Text provided.
>>>>

Inside this boundary, exponential scaling prevents the harsh jumps and oscillations that occurred with fixed-rate adjustments. As the signal approaches the target, the slowdown increases to reduce the AGC rate of change and produce smoother behaviour. Outside this zone, the AGC uses normal responsiveness, which allows for more rapid correction when needed. The tolerance window is bounded by the combined RMS+peak metric.

By managing these ranges, the system enables faster attack times without flattening audio dynamics. Previously, aggressive speeds would normalise all sounds to a flat line. Now the AGC can accelerate adjustments when far from the target but slows down exponentially as it approaches the goal. This preserves audio depth while maintaining stability: quick reactions when needed, with gradual stabilisation near the final level, preventing gain overshoot and sudden volume spikes that can occur with fixed-rate adjustments.

update_peak_level Optimisation

This function was a performance hotspot due to per-sample allocation and branching. Previously, we computed a conditional coefficient for each sample: a fast attack coefficient (0.0) when the sample exceeded the peak, and a slow release coefficient otherwise.

I've replaced this with a branchless implementation that uses a fixed release_coefficient (which is always cached), eliminating the per-sample if branch and allocation.

Before (Slow, Branching + Allocation):

// This was allocating each sample
let coeff = if sample_value > self.peak_level {
    // Fast attack for rising peaks
    0.0
} else {
    // Slow release for falling peaks
    release_coeff
};

Other changes in this PR

  • CircularBufferRMS now uses sum-of-squares internally and is cleaned up.
  • Attack and release times are now raw floats instead of coefficients.

<<<<

Records.

>>>>

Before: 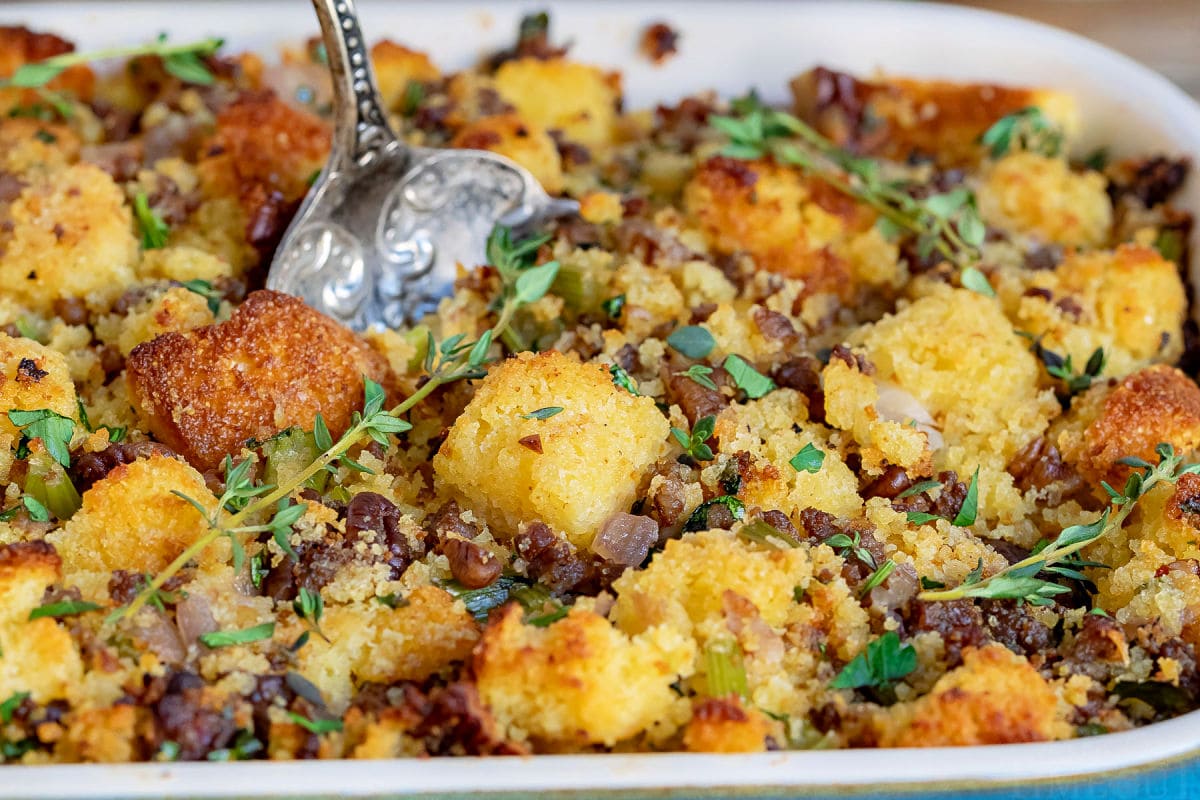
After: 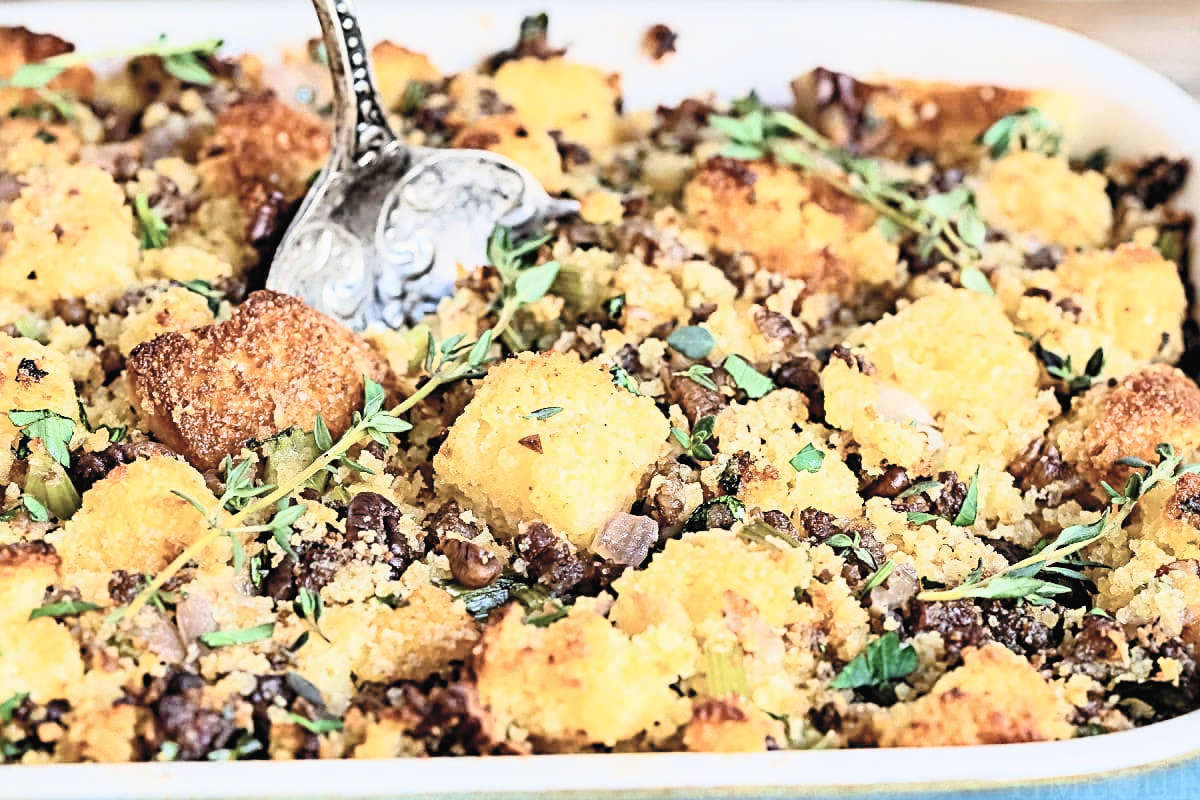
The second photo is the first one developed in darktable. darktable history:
sharpen: radius 4.883
filmic rgb: black relative exposure -7.65 EV, white relative exposure 4.56 EV, hardness 3.61, contrast 1.106
contrast brightness saturation: contrast 0.43, brightness 0.56, saturation -0.19
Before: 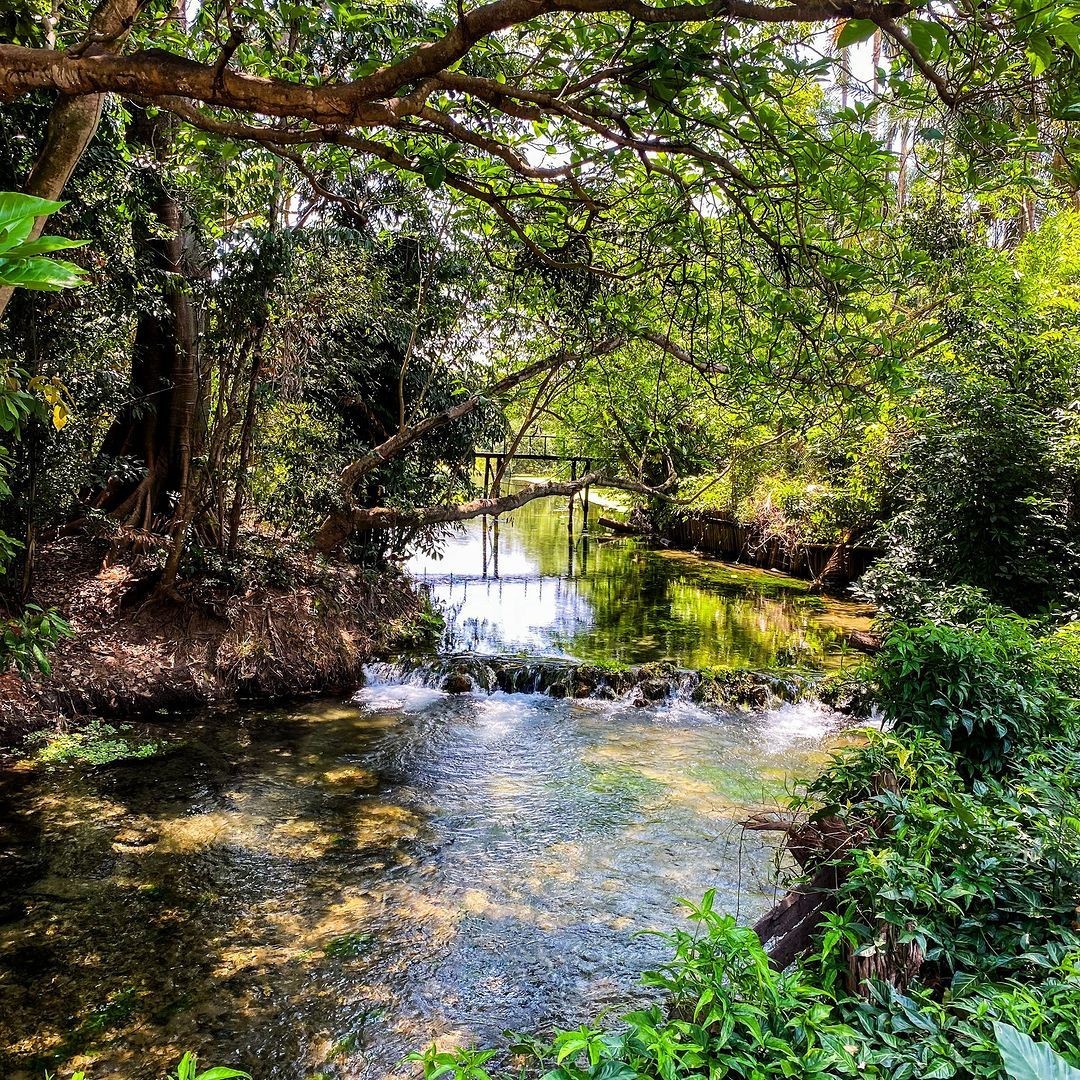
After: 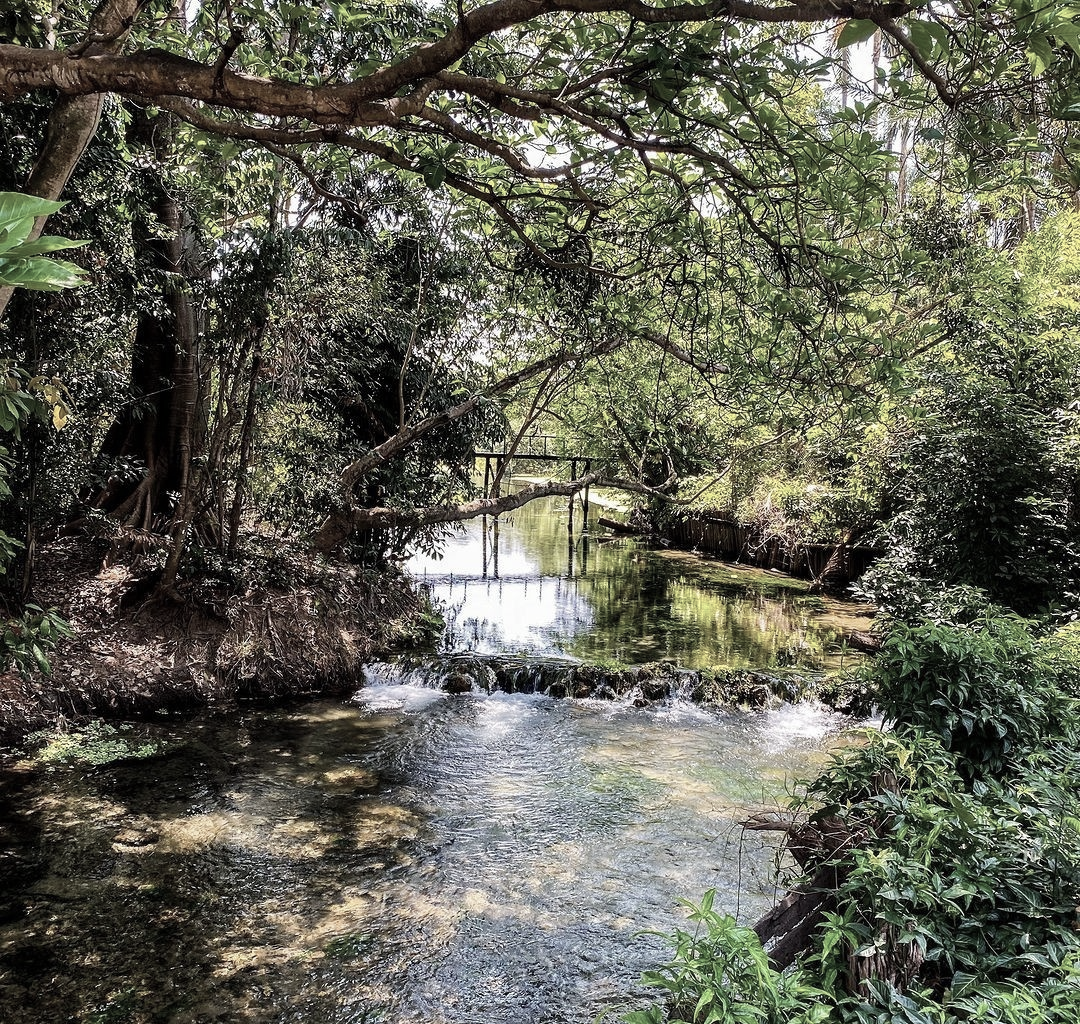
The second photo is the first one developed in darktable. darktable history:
color correction: highlights b* 0.02, saturation 0.47
crop and rotate: top 0.008%, bottom 5.135%
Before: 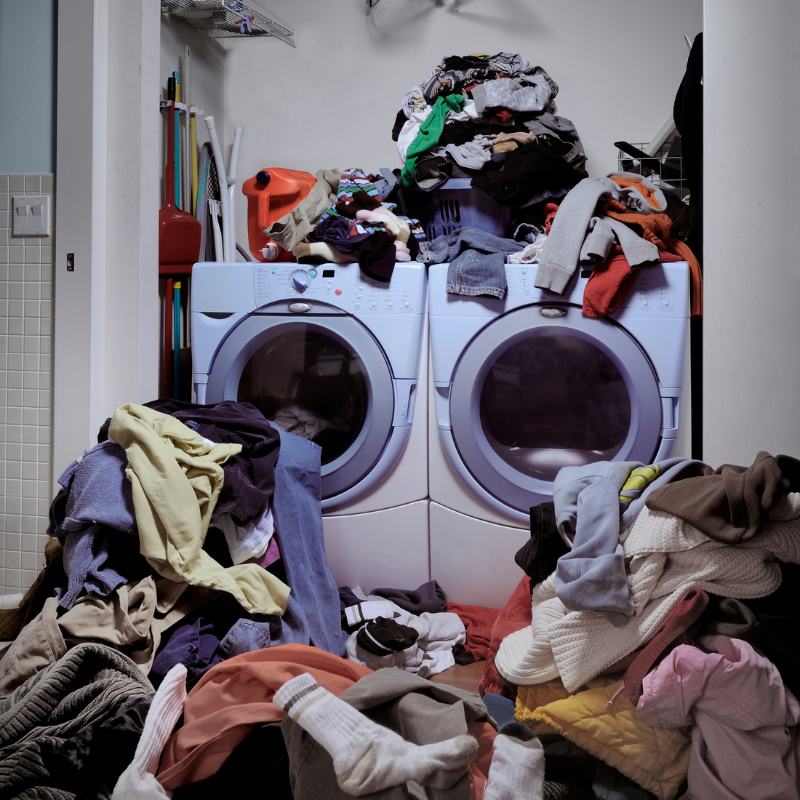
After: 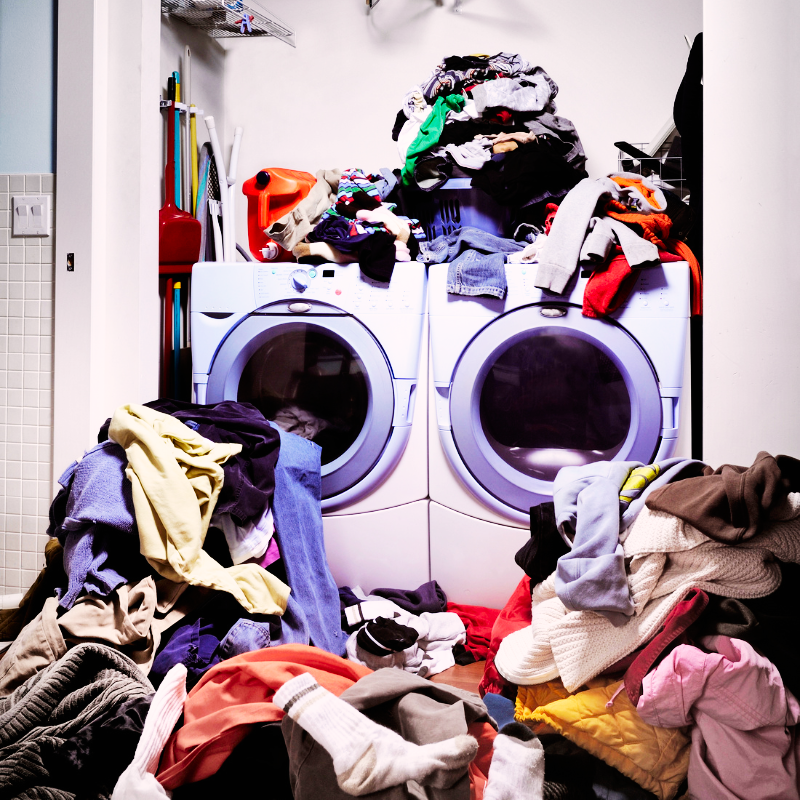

<<<<

Set of tasks.
**a)** Rewrite the AGC change notes from "Other changes in" up to and including "instead of coefficients.", with "raw floats" replaced by "plain floats".
**b)** Answer these questions from the AGC change notes:
(i) What coefficient value was used for the fast attack on rising peaks?
(ii) What does CircularBufferRMS now use internally?
(iii) What bounds the tolerance window?
**c)** Carry the AGC change notes further, starting after their final sentence.

Answers by task.
**a)**
Other changes in this PR

  • CircularBufferRMS now uses sum-of-squares internally and is cleaned up.
  • Attack and release times are now plain floats instead of coefficients.

**b)**
(i) 0.0
(ii) Sum-of-squares
(iii) The combined RMS+peak metric

**c)**
  • Added div_or_fallback helper to safely divide by non-NaN, non-infinite, positive values.
  • NaN guards added to RMS and peak logic to prevent either from getting corrupted.
  • Added fast_exp helper using Horner's method for exp(x) approximation in compute_slowdown_factor.

Benchmarks

Benchmarks before:

Timer precision: 20 ns
effects         fastest       │ slowest       │ median        │ mean          │ samples │ iters
├─ agc_enabled  12.38 ms      │ 13.49 ms      │ 12.48 ms      │ 12.54 ms      │ 100     │ 100

Benchmarks after the changes and redesign:

Timer precision: 20 ns
effects         fastest       │ slowest       │ median        │ mean          │ samples │ iters
├─ agc_enabled  9.145 ms      │ 12.98 ms      │ 9.209 ms      │ 9.408 ms      │ 100     │ 100

Concerns

The Libopus decoder can output samples above 1.0, such as 1.1, 1.064, and similar values, for both RMS and peak readings depending on the track. This behaviour is not observed with the FLAC decoder.

These out-of-range samples cause errors downstream, particularly when offsetting the current gain below 1.0 while targeting 1.0. I've added .min(1.0) to ensure the gain never exceeds the cap/limit for RMS and peak.

The root cause is with the Libopus decoder, as far as I can tell, which should not output values above 1.0 in the first place.

This is probably worth investigating: is this behaviour by design in Libopus, or is there something wrong upstream of the effect?

Potential Improvements

  • Lookahead Buffer: Rodio does not natively support this, but adding a buffer would allow gradual pre-amplitude gain adjustment before a spike/kick occurs.
  • Dynamic Buffer Size: Adjust size based on sample rate to maintain a consistent ~20ms window (e.g., 2048 for 96kHz). This ensures the buffer remains consistent.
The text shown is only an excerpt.